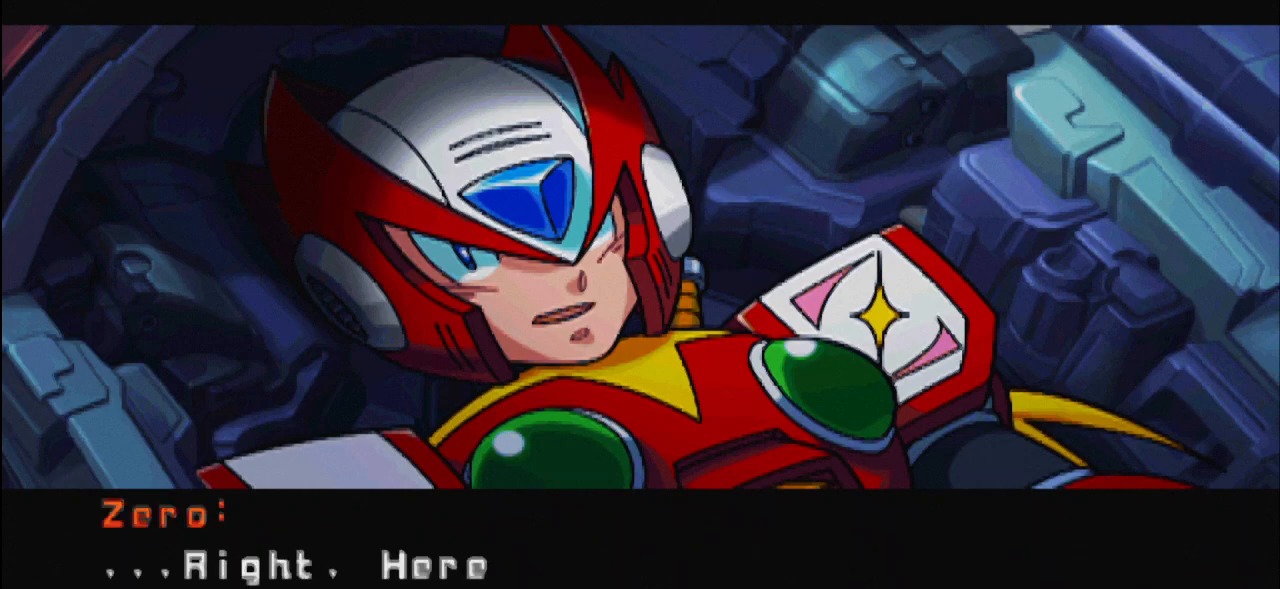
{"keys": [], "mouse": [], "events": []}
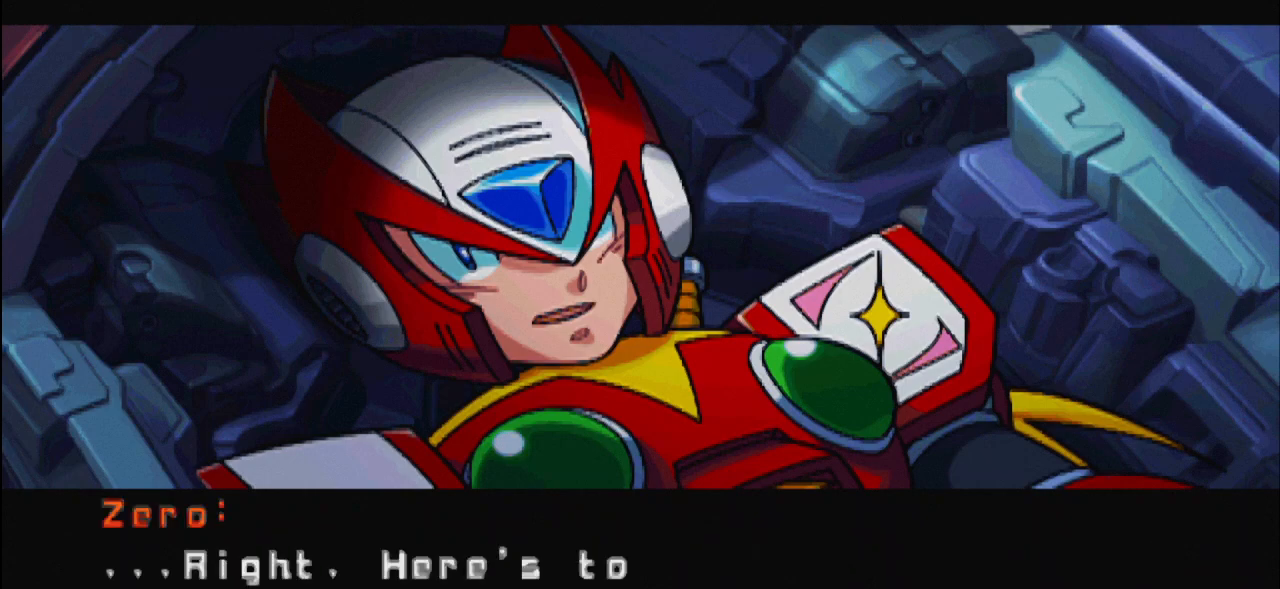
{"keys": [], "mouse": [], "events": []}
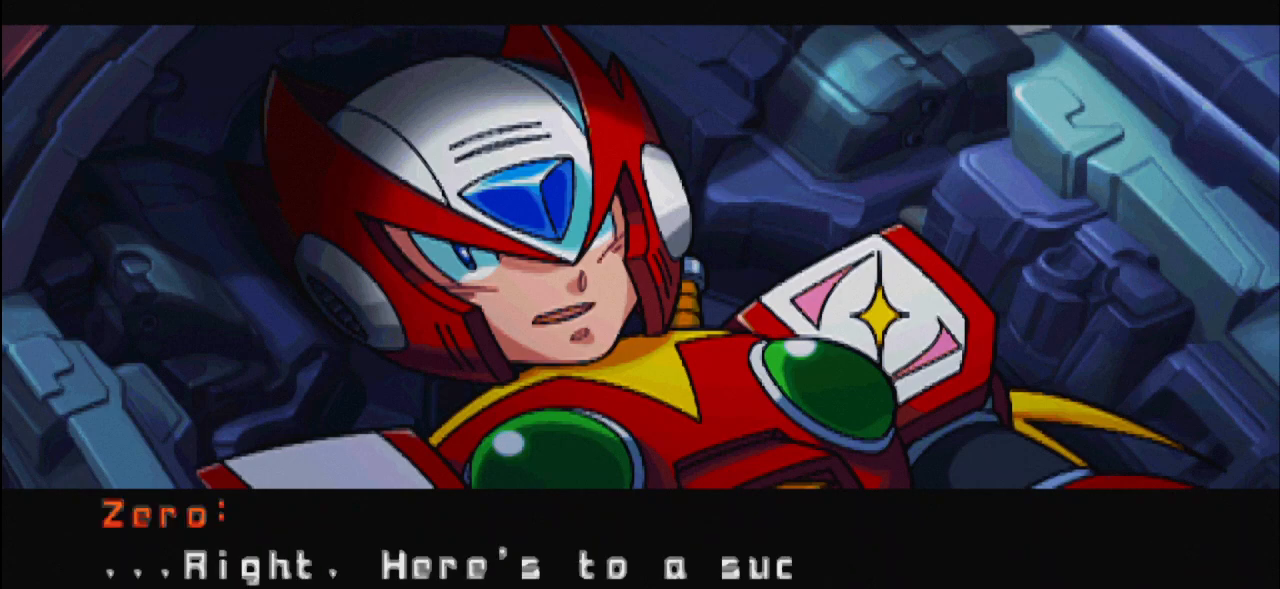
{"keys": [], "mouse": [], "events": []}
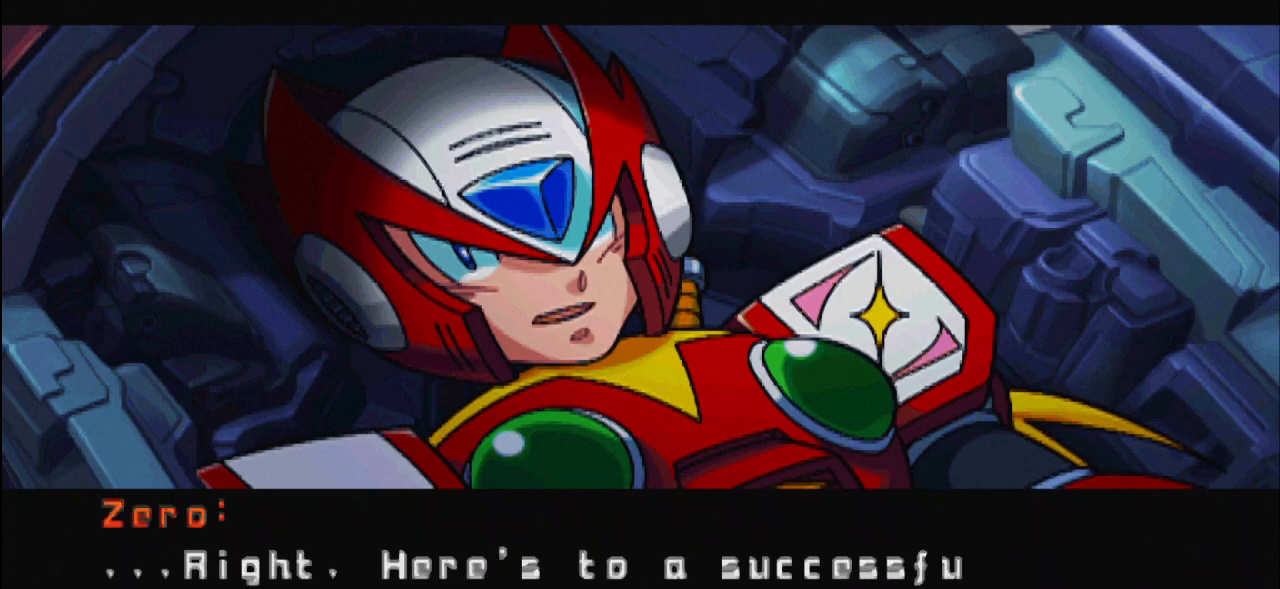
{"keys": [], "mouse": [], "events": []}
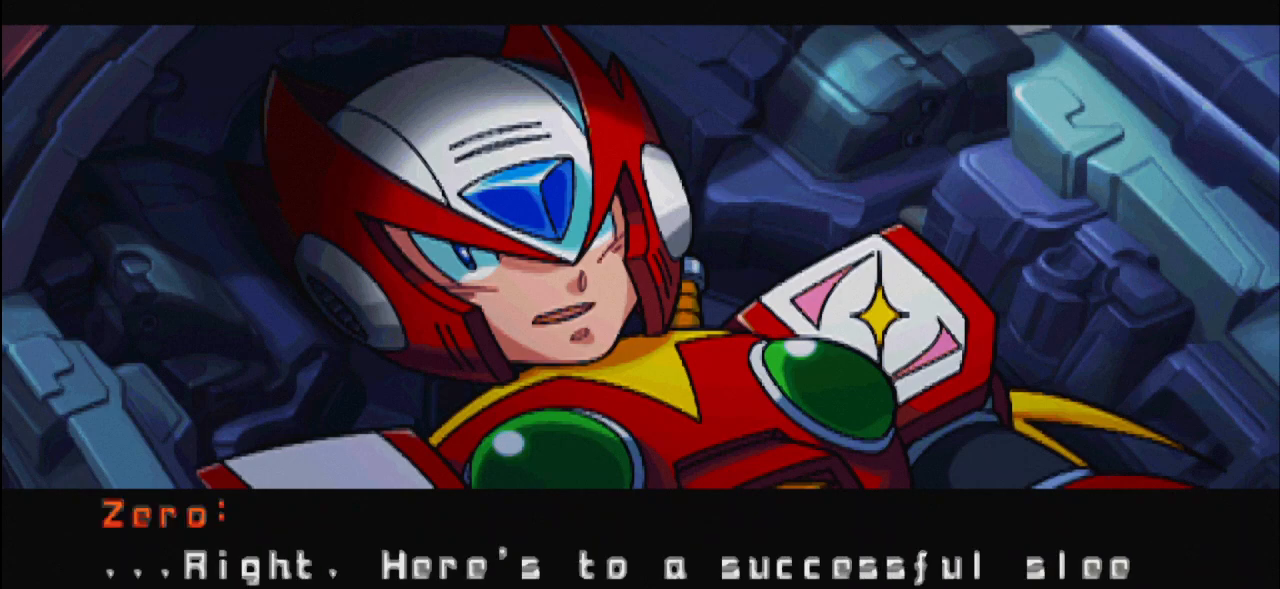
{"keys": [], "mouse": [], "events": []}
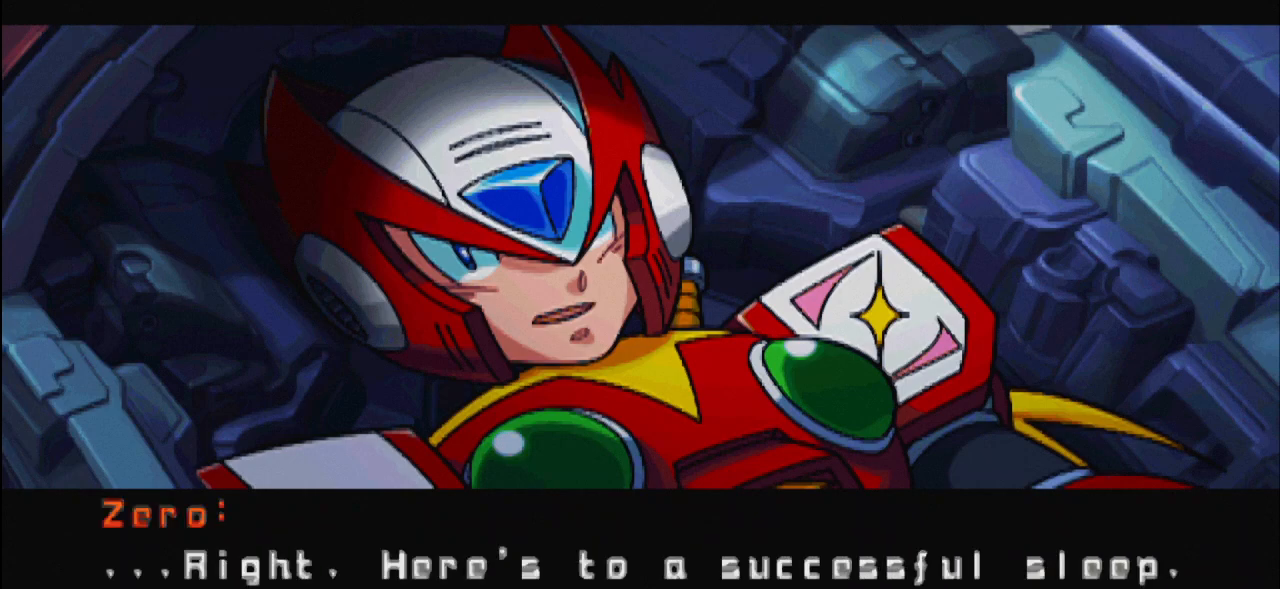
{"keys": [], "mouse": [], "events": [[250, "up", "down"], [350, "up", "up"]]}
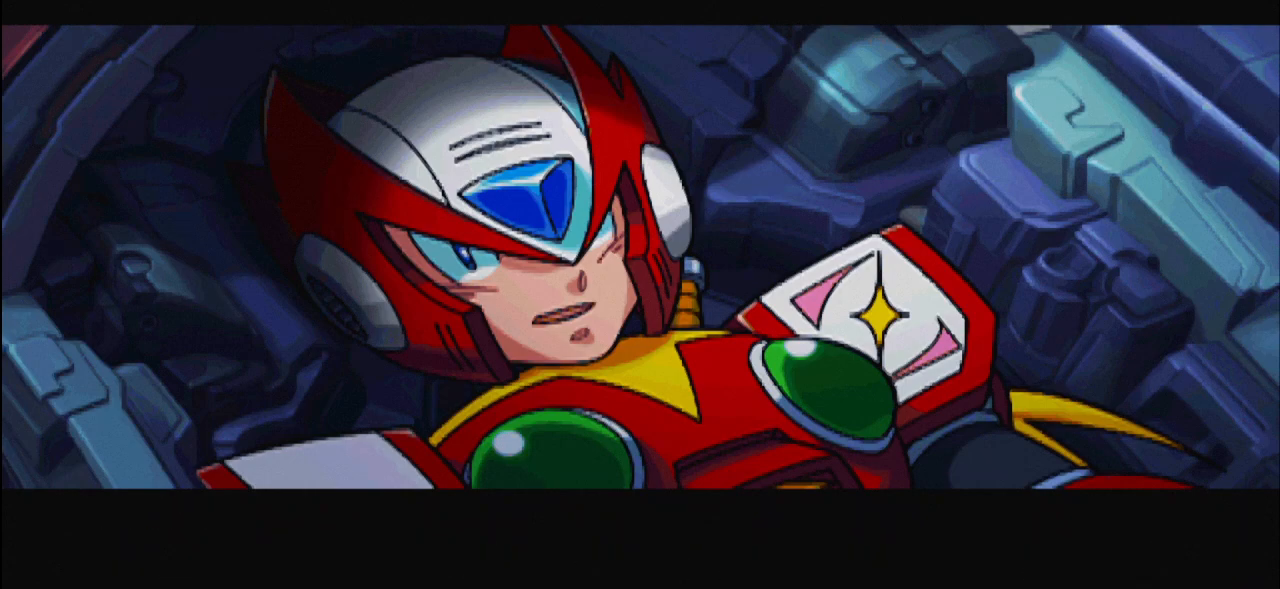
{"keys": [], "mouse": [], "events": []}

◆ Task requirements
Except for pictures, copy the records above exactly.

◆ Solution for this task
{"keys": [], "mouse": [], "events": []}
{"keys": [], "mouse": [], "events": []}
{"keys": [], "mouse": [], "events": []}
{"keys": [], "mouse": [], "events": []}
{"keys": [], "mouse": [], "events": []}
{"keys": [], "mouse": [], "events": [[250, "up", "down"], [350, "up", "up"]]}
{"keys": [], "mouse": [], "events": []}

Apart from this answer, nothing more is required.